* [SOURCE DOCUMENT]
--- Begin ---

What is Digital Rights Management?
Digital Rights Management (DRM) is a widely used and trusted method for protecting the copyright of digital media assets and files. It helps individuals and businesses control the access and usage of their digital assets, which is vital in the age of social media and widespread file sharing.
DRM software was designed to protect businesses from the impact of unauthorized peer-to-peer file sharing and other forms of digital piracy. While the majority of digital content is protected by copyright law, going through the process of proving that permissions have been violated, and actually identifying and catching the perpetrators can be a time-consuming and frustrating business.
DRM technologies can save businesses valuable time and money with monitoring usage of their assets and avoid lengthy legal processes when assets are used without permission.
What does Digital Rights Management software do?
DRM software works by forming a digital barrier between the asset and the person trying to use or access them. Permissions and usage can be restricted in a variety of ways including.
preventing editing, sharing, screen-grabbing, and saving; limiting or preventing the printing of files; locking documents to specific IP addresses or locations, and watermarking files.
The most widely used DRM software systems embed computer code in the digital asset to limit or restrict access to the file. To prevent people making copies of the work, publishers can add encryption code which only particular systems or software can understand. Publishers and authors can add a specific time limit for access or limit the amount of devices the asset can be installed on at one time.
Some popular types of DRM strategies include: virtual private networks (VPNs), software licenses and keys, proxy servers, user authentication and IP authentication protocols. Some publishers opt for simply adapting the design of their products to only work on specialized devices or with particular software.
Why is DRM important for DAM?
Organizations can reduce the risk of legal penalties by recording information regarding the use and reuse of digital assets. It’s also important for organizations to keep track of when assets can be utilized, where they can be utilized and even how they can be utilized by internal and external parties. For example, if you have a photo shoot on a location, you may be tasked with keeping track of the place where the photograph was taken, the name of the photographer, the names of the models pictured in the photograph and so on. Frequently when organizations solicit third-party agencies to create content on their behalf, with it comes a host of contracts surrounding when, where, why and how these digital assets can be utilized. Keeping track of this manually in a spreadsheet is a manual labor of love, meanwhile, sensitive assets may be sitting around on shared network drives widely accessible to the entire marketing department. That’s where DAM comes in - providing context about when, where and how you can utilize these types of assets in a self-service portal for employees.
Within a DAM library, you are able to relate digital rights information directly to specific assets or groups of assets, providing explicit usage information to the right people, at the right time, so they can make the right usage decision. Keeping track of the rules across a library of thousands or even millions of assets is no easy undertaking - making automating DRM with DAM as easy as set it and forget it.
Limitations, expiration dates, model rights, location rights and more...there’s no shortage of rules around how you can use content that you procure, but you may also have your own rules for content created in-house and will want to share the usage information with external parties so they too, can stay in compliance.

--- End ---

* [PROVIDED RECORDS]
--- Begin ---

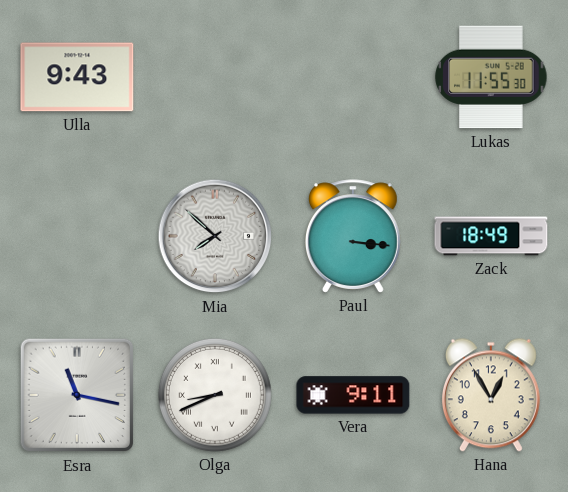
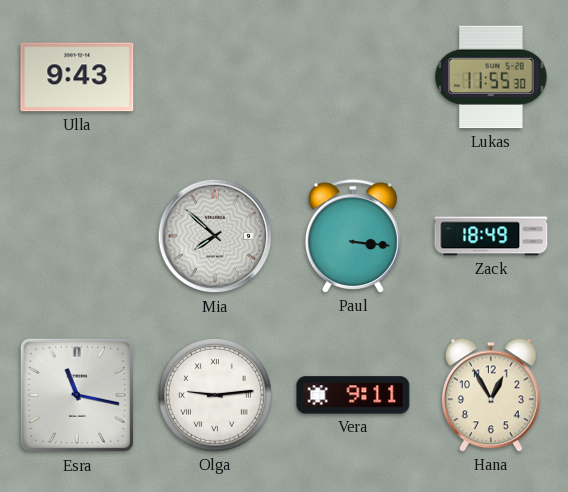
Olga: 8:41 -> 9:14
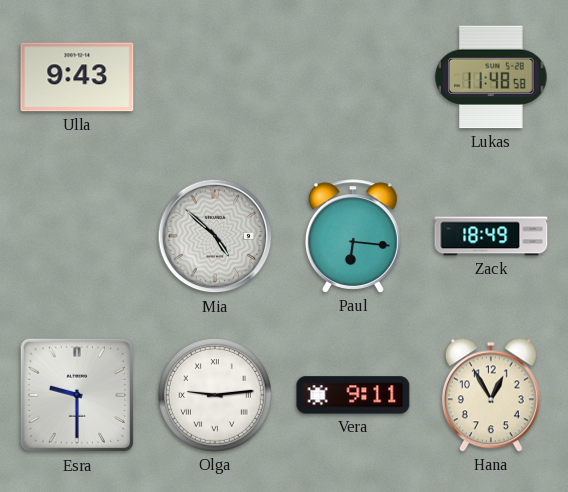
Lukas: 11:55 -> 11:48
Mia: 7:52 -> 4:52
Paul: 3:16 -> 6:16
Esra: 11:17 -> 9:30
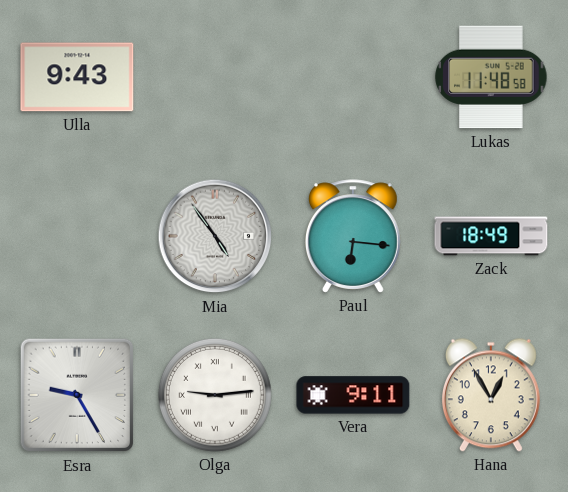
Mia: 4:52 -> 4:54
Esra: 9:30 -> 9:25
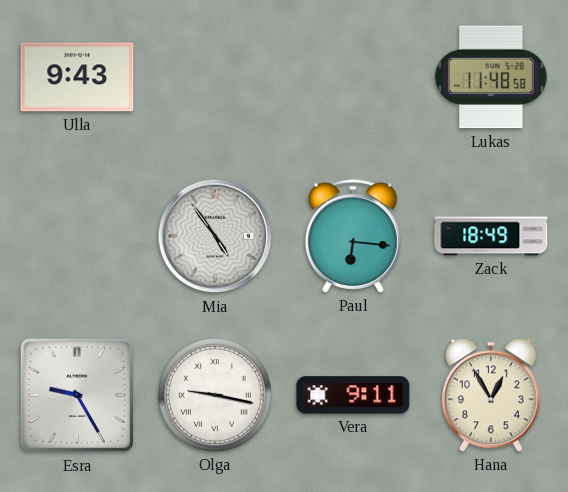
Olga: 9:14 -> 9:17
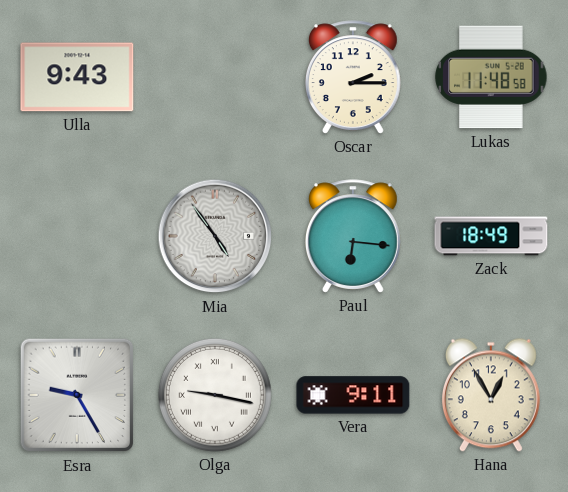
Oscar: none -> 2:15
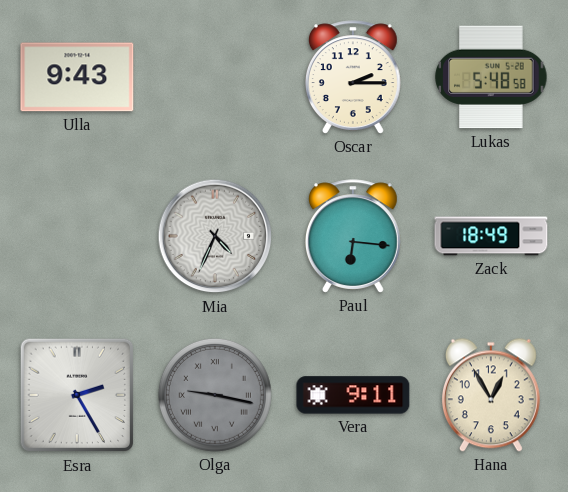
Lukas: 11:48 -> 5:48
Mia: 4:54 -> 4:34
Esra: 9:25 -> 2:25
Olga dial: white -> grey
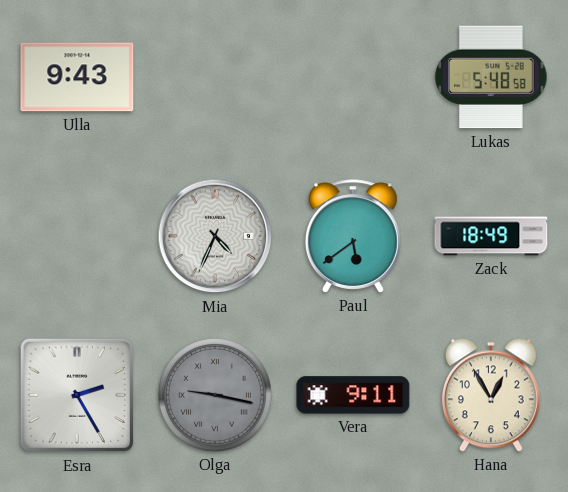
Oscar: 2:15 -> none
Paul: 6:16 -> 5:39
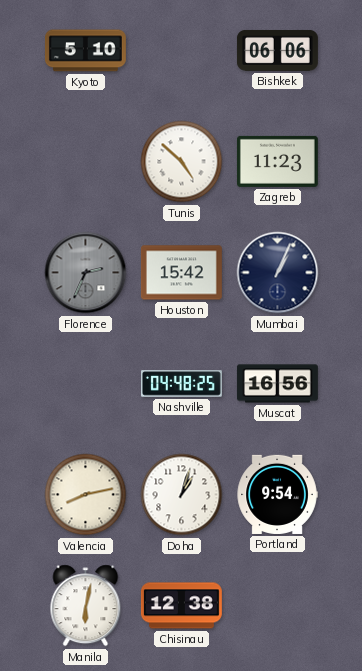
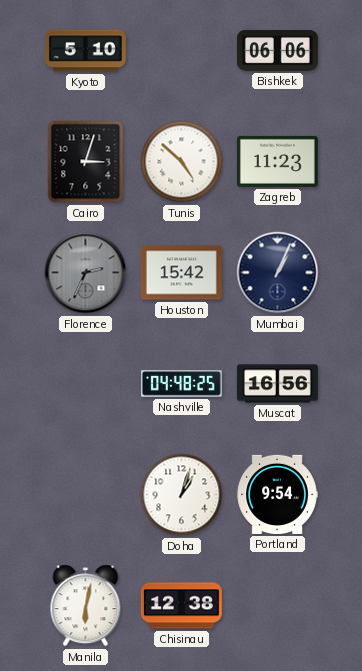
Cairo: none -> 3:03
Valencia: 8:13 -> none
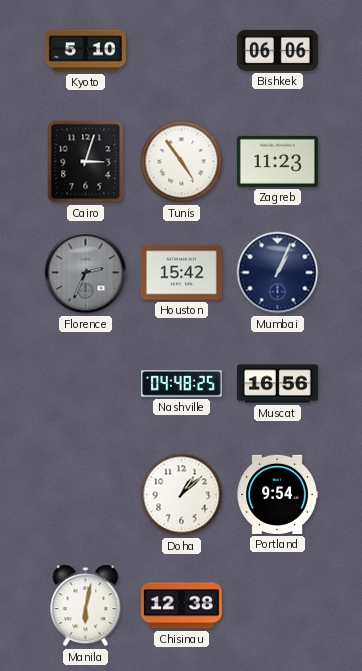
Tunis: 4:52 -> 4:54
Doha: 1:03 -> 1:08
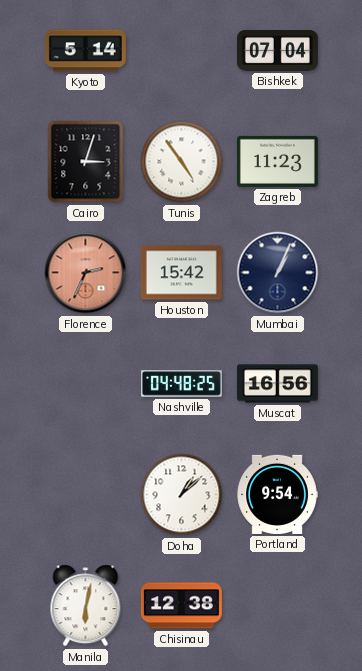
Kyoto: 5:10 -> 5:14
Bishkek: 06:06 -> 07:04
Florence dial: grey -> salmon
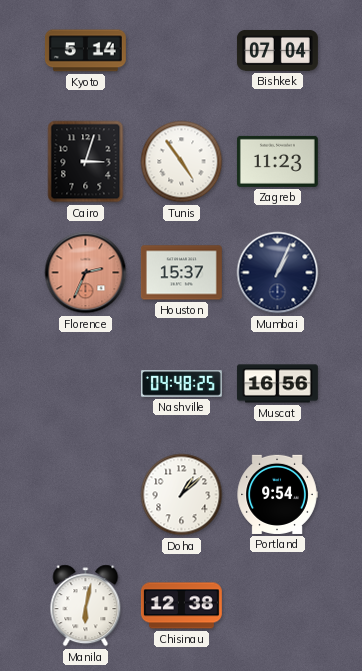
Houston: 15:42 -> 15:37
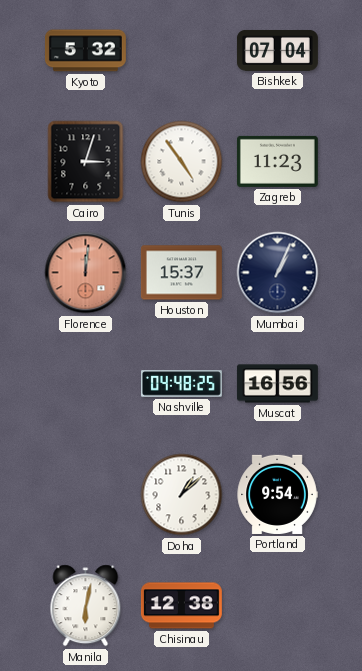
Kyoto: 5:14 -> 5:32
Florence: 2:34 -> 12:01
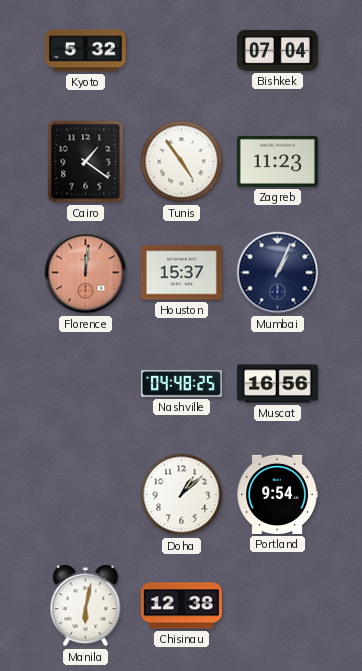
Cairo: 3:03 -> 1:21
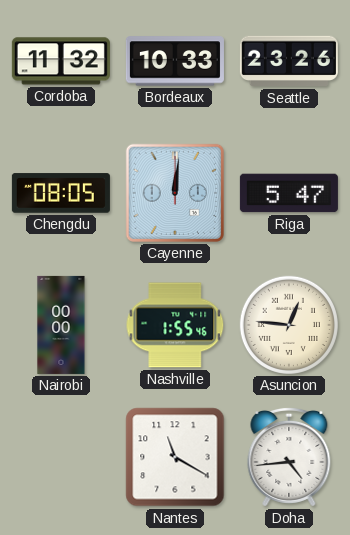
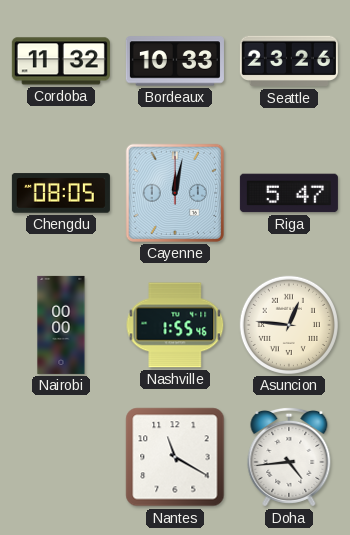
Cayenne: 12:01 -> 12:02
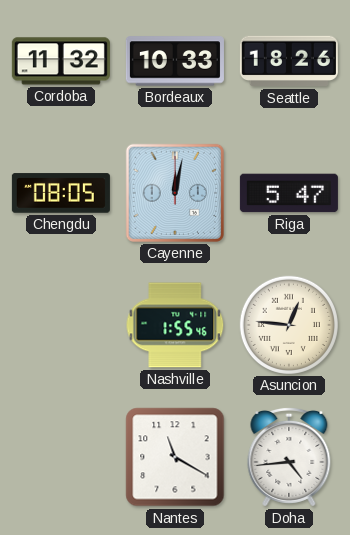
Seattle: 23:26 -> 18:26
Nairobi: 00:00 -> none
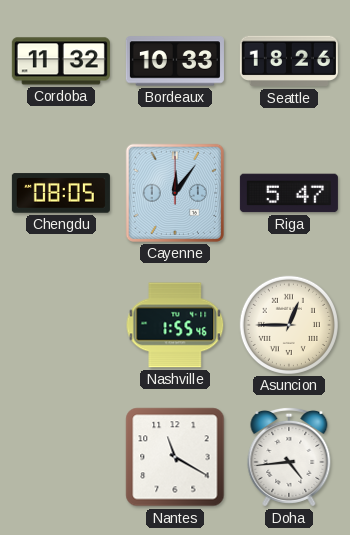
Cayenne: 12:02 -> 12:06
Asuncion: 12:46 -> 12:45
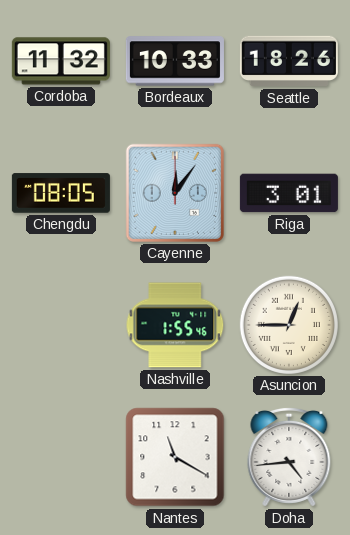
Riga: 5:47 -> 3:01
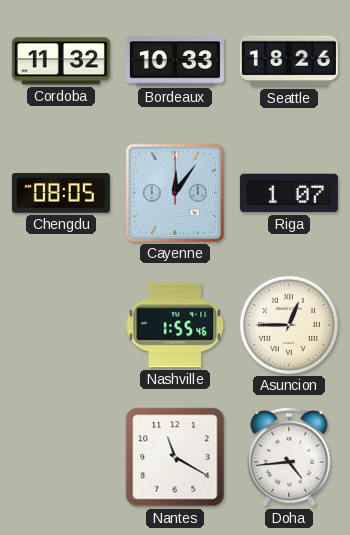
Riga: 3:01 -> 1:07
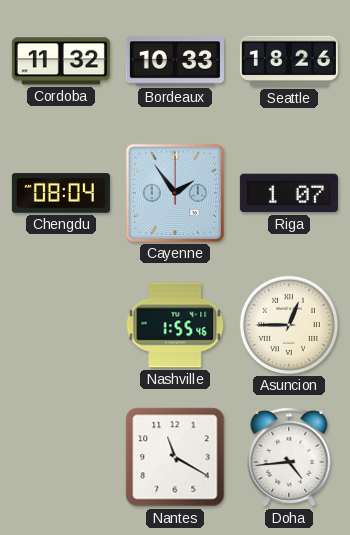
Chengdu: 08:05 -> 08:04
Cayenne: 12:06 -> 1:54
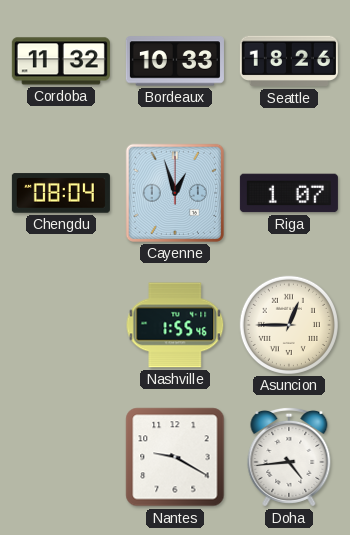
Cayenne: 1:54 -> 12:57
Nantes: 11:20 -> 9:20
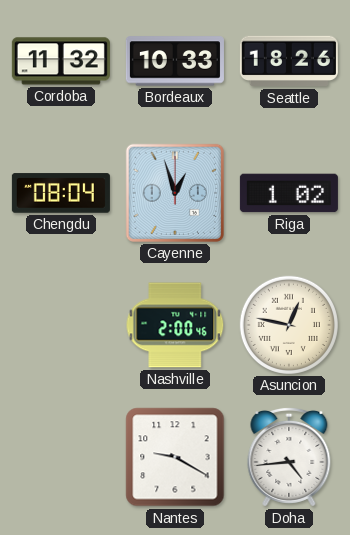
Riga: 1:07 -> 1:02
Nashville: 1:55 -> 2:00
Asuncion: 12:45 -> 12:47
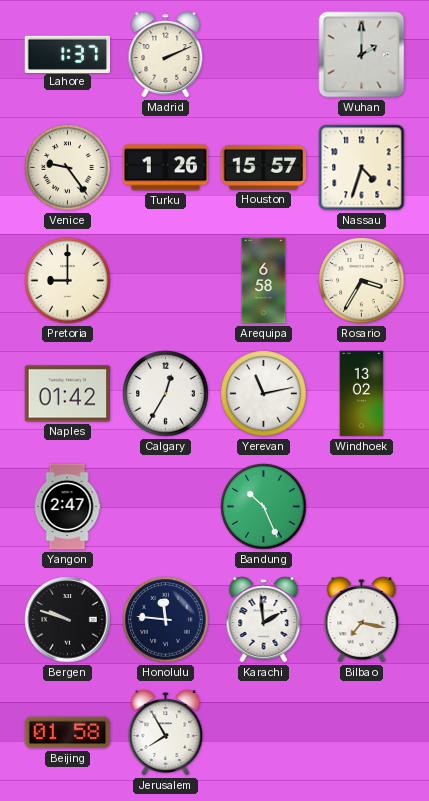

--- End ---

* [TASK LIST]
1. Using the digital rights management text, say whether each statement agrees with it: (a) DRM software was designed to protect businesses from unauthorized peer-to-peer file sharing; (b) publishers can limit how many devices an asset can be installed on at one time; (c) all digital content is protected by copyright law. Answer yes or no for each and quote the deciding words.
2. The last paragraph of the digital rights management text opens with several kinds of rules around how content can be used. List all of them.
3. Please copy the digital rights management text from "What does Digital" to "and watermarking files.".
The material above is separate from the digital rights management text.

* [SOLUTIONS TO THE PROBLEMS]
1.
(a) Yes: "DRM software was designed to protect businesses from the impact of unauthorized peer-to-peer file sharing and other forms of digital piracy."
(b) Yes: "limit the amount of devices the asset can be installed on at one time."
(c) No: "the majority of digital content is protected by copyright law."

2. Limitations, expiration dates, model rights, location rights

3.
What does Digital Rights Management software do?
DRM software works by forming a digital barrier between the asset and the person trying to use or access them. Permissions and usage can be restricted in a variety of ways including.
preventing editing, sharing, screen-grabbing, and saving; limiting or preventing the printing of files; locking documents to specific IP addresses or locations, and watermarking files.